Mismatch between uarch spec and implementation for FwdRdAck/LOAD_FWDACK transition to Shared
Description:
According to the micro-arch (Section 3.2, Figure 5), the following transitions should occur when a FwdRdAck is received from the owner:
M → S
E → S
Reference Figure:
Currently, the RTL does not handle the M → S transition.
Verification Setup: 1- I wrote the following assertion based on the specification: as_state_m_s_load_fwd_ack: assert property( l2.pipe2.ctrl.valid_S2 && l2.pipe2.ctrl.msg_type_S2_f == LOAD_FWDACK && l2.pipe2.ctrl.l2_way_state_mesi_S2 == MODIFIED |-> l2.pipe2.ctrl.state_mesi_S2 == SHARED );
2- When running formal verification, the antecedent (conditions for firing) was covered, but the consequent (transition to SHARED) was never covered. 3- On inspecting the RTL, I found that there is no case defined for this transition in pipe2 of L2 cache.
Conclusion: When the current state is Modified and a LOAD_FWDACK is received, the next state should transition to Shared, consistent with the specification (Section 3.2, Figure 5). However, the M → S transition is not implemented in the RTL, and as a result, assertions based on the specification fail to cover this scenario. This causes the L2 state machine behavior to diverge from the documented specification and can potentially lead to incorrect coherence behavior when a cache line in M receives a LOAD_FWDACK. To resolve this, the L2 controller state transition logic should be updated to handle the M → S case, similar to the existing E → S transition.
Hi there! Thanks for taking a look at this. Could you tell me more about your methodology here? I want to be sure that we have a full understanding of both the specification and the RTL itself. Have you run any tests to validate that this is causing an issue? It may be that the state machines were not updated to reflect the implementation or that there is more complexity related to the use of writeback guards for example.

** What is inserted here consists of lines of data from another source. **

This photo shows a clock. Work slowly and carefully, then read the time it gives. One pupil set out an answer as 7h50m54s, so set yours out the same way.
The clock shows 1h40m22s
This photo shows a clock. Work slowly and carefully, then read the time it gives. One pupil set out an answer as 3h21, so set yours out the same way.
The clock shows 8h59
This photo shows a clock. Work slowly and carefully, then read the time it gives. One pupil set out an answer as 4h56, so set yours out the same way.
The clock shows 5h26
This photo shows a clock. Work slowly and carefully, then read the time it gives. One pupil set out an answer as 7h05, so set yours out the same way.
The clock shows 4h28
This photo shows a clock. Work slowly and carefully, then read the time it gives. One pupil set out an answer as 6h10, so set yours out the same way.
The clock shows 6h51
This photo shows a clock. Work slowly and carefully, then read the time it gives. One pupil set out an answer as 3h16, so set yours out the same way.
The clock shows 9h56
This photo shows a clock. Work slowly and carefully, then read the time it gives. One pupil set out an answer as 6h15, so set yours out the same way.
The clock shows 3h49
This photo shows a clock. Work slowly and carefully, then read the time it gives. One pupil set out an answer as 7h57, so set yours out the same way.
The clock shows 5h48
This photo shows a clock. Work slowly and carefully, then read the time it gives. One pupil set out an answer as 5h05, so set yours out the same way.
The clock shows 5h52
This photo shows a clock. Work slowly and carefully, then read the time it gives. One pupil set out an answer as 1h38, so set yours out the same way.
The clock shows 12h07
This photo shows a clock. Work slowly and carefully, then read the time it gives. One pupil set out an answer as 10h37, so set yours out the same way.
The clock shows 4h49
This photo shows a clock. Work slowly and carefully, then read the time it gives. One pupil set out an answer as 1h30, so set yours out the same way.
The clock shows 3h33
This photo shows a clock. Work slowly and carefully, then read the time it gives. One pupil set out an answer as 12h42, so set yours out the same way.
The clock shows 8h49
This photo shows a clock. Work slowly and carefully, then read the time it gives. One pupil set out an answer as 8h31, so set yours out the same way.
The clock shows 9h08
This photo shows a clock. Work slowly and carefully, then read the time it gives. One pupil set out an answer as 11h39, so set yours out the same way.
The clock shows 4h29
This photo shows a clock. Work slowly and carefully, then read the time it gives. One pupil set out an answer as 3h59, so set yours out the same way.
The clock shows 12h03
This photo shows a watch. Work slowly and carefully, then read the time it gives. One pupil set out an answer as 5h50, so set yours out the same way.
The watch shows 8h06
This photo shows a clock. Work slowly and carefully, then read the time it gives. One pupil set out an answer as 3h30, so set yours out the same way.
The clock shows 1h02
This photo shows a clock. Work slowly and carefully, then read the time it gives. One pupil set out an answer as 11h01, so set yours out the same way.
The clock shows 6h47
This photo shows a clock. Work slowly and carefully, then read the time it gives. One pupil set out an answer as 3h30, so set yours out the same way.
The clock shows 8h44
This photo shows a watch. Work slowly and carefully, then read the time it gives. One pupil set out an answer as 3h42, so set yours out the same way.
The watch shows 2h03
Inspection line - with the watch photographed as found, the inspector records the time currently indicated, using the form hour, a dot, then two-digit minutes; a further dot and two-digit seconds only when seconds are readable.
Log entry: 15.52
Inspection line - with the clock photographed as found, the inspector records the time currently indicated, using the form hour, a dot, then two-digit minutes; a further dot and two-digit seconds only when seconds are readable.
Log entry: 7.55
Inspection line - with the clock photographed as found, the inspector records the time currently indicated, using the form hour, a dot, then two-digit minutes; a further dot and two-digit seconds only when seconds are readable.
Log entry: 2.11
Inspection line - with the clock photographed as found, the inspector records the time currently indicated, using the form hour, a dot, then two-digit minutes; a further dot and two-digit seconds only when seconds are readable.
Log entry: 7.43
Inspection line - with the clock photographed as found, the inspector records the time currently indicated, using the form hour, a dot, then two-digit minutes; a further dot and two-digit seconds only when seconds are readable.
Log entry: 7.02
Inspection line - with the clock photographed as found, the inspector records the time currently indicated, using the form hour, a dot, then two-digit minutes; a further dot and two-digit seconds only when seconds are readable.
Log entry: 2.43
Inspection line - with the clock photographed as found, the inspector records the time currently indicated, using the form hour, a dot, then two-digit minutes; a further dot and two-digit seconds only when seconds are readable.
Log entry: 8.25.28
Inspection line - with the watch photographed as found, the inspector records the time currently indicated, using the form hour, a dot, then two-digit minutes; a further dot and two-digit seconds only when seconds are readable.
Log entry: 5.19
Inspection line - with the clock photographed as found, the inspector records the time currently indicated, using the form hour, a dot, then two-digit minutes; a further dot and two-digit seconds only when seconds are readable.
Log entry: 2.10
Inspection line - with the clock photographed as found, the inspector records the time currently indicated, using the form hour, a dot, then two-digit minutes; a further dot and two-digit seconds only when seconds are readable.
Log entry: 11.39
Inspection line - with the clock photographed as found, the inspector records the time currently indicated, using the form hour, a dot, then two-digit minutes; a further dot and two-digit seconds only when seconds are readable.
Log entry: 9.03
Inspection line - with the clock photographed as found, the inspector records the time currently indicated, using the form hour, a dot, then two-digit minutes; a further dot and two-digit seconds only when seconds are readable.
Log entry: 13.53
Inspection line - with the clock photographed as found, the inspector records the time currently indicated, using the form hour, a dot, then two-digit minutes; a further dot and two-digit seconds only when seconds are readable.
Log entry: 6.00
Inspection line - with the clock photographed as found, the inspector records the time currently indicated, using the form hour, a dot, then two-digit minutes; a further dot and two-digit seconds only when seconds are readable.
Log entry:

I compiled the L2 cache module to verify coherency behavior using a formal tool with property-based verification. In this setup, the NoC1 input is constrained so that only LOAD_REQ and STORE_REQ messages can appear for now. I also modeled NoC3 as a response generator that collects outgoing requests from NoC2 (such as LOAD_MEM or LOAD_FWD) and generates the corresponding responses back on NoC3. Additionally, I constrained that wb_req cannot appear in this environment. This setup allows me to focus on verifying the L2 coherence protocol through formal properties.
Within this environment, I wrote several SystemVerilog assertions covering different state transitions defined in the specification, focusing to compare the state diagram’s transitions with the actual RTL behavior in pipeline1 and pipeline2 of the L2. One of these assertions — for the LOAD_FWDACK message — is not covering the expected scenario described in Section 3.2, Figure 5. Specifically, the M → S transition does not occur in the RTL even though it is defined in the spec.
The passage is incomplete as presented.